▶ _Task inputs_:
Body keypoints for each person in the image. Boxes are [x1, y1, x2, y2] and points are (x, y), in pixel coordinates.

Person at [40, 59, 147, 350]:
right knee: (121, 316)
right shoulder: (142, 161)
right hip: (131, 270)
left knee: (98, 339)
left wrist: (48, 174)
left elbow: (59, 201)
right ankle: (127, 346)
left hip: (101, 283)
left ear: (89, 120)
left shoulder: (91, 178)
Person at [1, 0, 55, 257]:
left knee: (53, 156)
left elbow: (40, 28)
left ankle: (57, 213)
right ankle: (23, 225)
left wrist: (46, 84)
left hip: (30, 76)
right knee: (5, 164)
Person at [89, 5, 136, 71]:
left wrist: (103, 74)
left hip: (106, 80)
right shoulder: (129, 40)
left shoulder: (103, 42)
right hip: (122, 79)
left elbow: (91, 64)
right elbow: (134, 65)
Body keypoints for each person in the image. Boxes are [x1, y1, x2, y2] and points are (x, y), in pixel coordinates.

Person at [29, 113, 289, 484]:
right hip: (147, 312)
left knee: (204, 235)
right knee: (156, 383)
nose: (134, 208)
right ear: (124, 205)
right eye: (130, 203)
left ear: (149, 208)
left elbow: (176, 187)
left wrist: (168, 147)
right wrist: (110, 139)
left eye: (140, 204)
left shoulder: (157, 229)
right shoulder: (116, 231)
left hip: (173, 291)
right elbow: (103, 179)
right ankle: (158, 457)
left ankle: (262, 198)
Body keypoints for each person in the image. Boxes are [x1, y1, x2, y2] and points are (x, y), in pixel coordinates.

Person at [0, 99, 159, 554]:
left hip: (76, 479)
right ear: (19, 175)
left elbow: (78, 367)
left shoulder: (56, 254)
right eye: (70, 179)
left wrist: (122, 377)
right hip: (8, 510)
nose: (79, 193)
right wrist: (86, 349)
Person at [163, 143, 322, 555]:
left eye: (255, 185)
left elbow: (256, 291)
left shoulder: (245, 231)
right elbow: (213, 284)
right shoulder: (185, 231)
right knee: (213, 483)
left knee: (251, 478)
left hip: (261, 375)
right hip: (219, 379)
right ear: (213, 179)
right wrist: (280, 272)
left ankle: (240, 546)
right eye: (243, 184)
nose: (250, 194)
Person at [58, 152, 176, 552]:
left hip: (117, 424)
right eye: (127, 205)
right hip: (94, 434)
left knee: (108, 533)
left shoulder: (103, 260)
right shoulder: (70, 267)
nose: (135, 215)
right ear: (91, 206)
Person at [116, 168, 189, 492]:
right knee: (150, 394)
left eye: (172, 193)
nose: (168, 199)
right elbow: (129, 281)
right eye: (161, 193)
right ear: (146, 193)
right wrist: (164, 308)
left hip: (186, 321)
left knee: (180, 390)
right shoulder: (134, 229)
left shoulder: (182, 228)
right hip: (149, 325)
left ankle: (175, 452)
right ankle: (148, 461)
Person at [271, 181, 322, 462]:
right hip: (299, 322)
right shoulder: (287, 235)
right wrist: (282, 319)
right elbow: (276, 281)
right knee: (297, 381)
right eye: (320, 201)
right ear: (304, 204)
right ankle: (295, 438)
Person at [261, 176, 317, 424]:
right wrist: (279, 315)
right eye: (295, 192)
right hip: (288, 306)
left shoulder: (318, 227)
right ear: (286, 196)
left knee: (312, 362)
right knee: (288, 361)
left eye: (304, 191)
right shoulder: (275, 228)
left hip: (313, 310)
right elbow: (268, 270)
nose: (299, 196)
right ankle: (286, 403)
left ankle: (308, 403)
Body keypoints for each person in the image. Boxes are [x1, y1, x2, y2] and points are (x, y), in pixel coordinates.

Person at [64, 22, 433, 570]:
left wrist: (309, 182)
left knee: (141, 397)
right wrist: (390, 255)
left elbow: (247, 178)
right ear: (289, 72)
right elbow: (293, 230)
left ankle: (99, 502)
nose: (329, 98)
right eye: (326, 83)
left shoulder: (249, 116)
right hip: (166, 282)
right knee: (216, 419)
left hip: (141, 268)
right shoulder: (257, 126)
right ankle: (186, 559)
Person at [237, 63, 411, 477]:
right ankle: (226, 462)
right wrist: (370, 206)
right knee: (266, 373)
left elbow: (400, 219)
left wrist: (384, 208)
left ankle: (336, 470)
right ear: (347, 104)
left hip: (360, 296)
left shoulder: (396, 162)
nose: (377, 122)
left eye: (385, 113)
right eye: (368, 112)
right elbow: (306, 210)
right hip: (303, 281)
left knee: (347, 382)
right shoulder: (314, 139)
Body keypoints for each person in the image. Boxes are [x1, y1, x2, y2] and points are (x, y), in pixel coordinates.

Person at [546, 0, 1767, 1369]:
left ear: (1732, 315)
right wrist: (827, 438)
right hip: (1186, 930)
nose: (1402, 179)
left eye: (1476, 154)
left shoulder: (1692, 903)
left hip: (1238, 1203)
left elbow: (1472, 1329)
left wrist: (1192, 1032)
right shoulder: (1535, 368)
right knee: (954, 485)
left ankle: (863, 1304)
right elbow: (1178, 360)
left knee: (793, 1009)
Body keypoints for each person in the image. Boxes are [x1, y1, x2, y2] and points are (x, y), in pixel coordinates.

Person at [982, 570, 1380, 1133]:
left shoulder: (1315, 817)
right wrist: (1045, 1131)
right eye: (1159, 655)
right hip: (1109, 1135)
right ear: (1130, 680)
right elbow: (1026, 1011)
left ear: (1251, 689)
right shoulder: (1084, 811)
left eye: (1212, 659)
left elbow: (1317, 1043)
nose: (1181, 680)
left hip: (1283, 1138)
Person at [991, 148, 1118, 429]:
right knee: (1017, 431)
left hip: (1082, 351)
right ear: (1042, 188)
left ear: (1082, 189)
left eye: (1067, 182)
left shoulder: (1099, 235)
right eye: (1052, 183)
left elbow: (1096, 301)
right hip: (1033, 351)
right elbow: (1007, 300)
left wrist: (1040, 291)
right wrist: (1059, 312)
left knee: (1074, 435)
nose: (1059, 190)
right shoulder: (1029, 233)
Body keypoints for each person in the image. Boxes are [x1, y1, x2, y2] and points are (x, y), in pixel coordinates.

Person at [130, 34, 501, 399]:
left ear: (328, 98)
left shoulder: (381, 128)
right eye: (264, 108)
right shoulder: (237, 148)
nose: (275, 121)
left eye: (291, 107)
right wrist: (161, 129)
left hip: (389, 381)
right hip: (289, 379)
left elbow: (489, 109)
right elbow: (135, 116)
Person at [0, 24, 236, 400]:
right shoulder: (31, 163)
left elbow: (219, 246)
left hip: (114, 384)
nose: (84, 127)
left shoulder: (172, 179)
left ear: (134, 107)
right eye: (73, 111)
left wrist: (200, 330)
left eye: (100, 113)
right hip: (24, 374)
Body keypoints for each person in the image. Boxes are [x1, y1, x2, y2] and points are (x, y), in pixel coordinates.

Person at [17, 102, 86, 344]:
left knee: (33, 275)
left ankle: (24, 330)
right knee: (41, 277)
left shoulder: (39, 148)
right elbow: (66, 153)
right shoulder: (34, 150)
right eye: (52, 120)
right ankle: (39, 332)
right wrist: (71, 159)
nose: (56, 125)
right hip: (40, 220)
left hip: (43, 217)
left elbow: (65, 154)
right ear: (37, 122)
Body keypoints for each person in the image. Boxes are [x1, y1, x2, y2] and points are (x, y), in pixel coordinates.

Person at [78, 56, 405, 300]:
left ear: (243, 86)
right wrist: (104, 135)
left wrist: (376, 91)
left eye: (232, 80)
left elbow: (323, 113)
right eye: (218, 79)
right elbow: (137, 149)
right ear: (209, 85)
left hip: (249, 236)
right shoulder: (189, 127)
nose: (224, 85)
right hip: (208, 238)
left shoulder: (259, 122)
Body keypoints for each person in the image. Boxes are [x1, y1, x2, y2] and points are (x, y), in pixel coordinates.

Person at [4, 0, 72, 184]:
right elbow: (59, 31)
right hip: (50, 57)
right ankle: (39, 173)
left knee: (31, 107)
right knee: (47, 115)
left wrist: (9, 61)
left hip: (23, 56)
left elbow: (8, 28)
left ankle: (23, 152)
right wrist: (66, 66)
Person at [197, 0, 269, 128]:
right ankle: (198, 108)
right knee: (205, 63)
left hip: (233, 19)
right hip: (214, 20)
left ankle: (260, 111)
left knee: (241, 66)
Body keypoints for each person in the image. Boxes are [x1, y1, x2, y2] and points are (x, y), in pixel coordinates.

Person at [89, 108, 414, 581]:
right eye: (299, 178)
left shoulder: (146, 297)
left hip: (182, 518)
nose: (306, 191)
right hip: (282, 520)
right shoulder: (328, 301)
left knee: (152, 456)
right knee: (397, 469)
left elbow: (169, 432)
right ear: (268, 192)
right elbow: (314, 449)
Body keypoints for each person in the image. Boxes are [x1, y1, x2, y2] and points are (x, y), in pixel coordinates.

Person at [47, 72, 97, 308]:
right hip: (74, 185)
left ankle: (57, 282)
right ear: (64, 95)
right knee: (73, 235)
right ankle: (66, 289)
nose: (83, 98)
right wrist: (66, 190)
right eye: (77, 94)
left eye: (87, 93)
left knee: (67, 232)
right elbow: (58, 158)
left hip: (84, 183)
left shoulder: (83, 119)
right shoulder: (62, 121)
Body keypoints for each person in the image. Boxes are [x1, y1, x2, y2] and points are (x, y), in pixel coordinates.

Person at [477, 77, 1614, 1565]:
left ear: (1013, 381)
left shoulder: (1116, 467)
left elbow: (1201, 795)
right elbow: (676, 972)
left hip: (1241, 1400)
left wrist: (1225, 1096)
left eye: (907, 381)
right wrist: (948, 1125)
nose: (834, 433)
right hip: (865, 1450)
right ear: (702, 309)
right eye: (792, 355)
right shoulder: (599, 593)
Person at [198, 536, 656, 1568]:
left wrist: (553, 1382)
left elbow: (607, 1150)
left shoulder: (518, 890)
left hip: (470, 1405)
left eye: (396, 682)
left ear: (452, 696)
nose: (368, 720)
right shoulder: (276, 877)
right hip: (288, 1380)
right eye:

▶ _What you are asked to do_:
Return, word for word, the lines of the data above from the line with "right eye: (264, 108)" through the line with "right elbow: (66, 153)", inclusive.

▶ _Result of this task_:
right eye: (264, 108)
right shoulder: (237, 148)
nose: (275, 121)
left eye: (291, 107)
right wrist: (161, 129)
left hip: (389, 381)
right hip: (289, 379)
left elbow: (489, 109)
right elbow: (135, 116)
Person at [0, 24, 236, 400]:
right shoulder: (31, 163)
left elbow: (219, 246)
left hip: (114, 384)
nose: (84, 127)
left shoulder: (172, 179)
left ear: (134, 107)
right eye: (73, 111)
left wrist: (200, 330)
left eye: (100, 113)
right hip: (24, 374)
Body keypoints for each person in the image. Boxes are [x1, y1, x2, y2] and points are (x, y), in pixel coordinates.

Person at [17, 102, 86, 344]:
left knee: (33, 275)
left ankle: (24, 330)
right knee: (41, 277)
left shoulder: (39, 148)
right elbow: (66, 153)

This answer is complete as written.